### Work order
Here is a listing. Write it all out again exactly, but not its pictures.
======== Source data ========
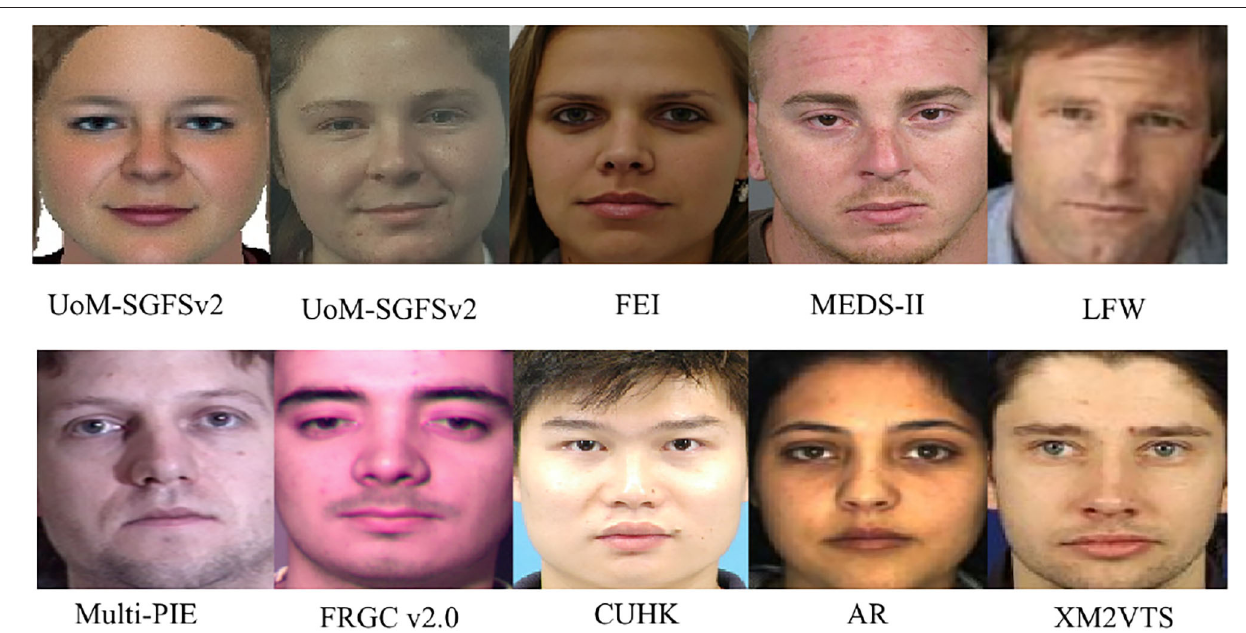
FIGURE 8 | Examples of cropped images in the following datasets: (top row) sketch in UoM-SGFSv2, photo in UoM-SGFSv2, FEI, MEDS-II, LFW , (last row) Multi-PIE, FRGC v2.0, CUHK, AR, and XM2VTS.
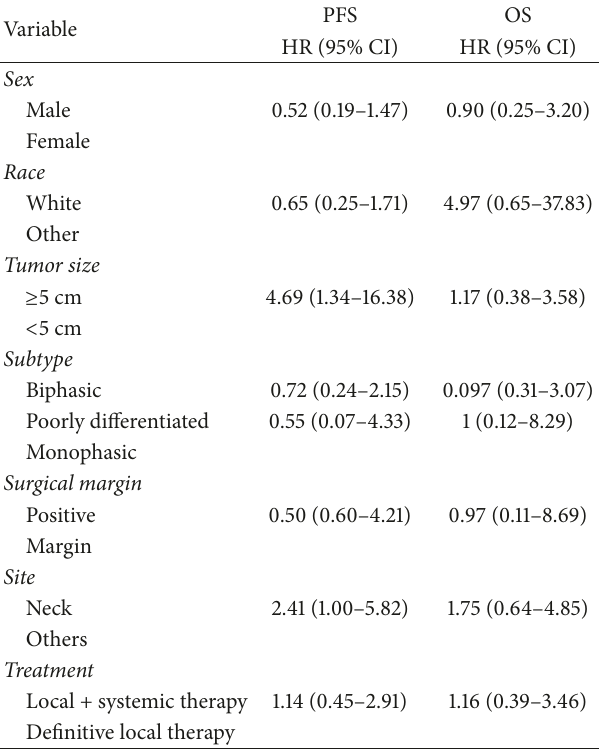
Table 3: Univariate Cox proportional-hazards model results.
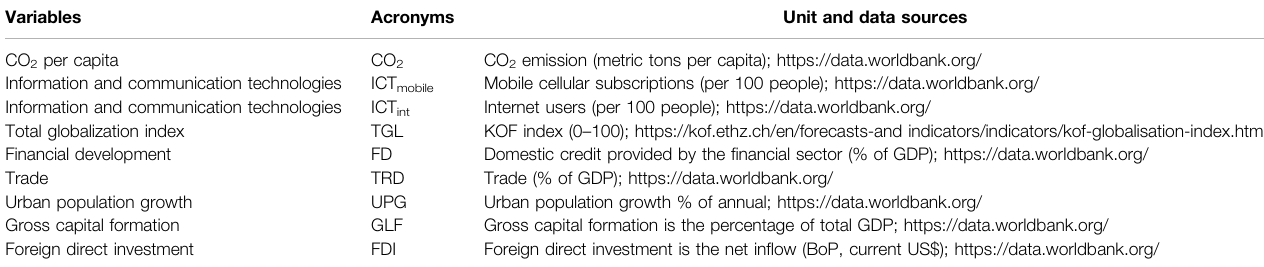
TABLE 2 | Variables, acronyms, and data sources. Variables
========
### Reply
FIGURE 8 | Examples of cropped images in the following datasets: (top row) sketch in UoM-SGFSv2, photo in UoM-SGFSv2, FEI, MEDS-II, LFW , (last row) Multi-PIE, FRGC v2.0, CUHK, AR, and XM2VTS.
Table 3: Univariate Cox proportional-hazards model results.
TABLE 2 | Variables, acronyms, and data sources. Variables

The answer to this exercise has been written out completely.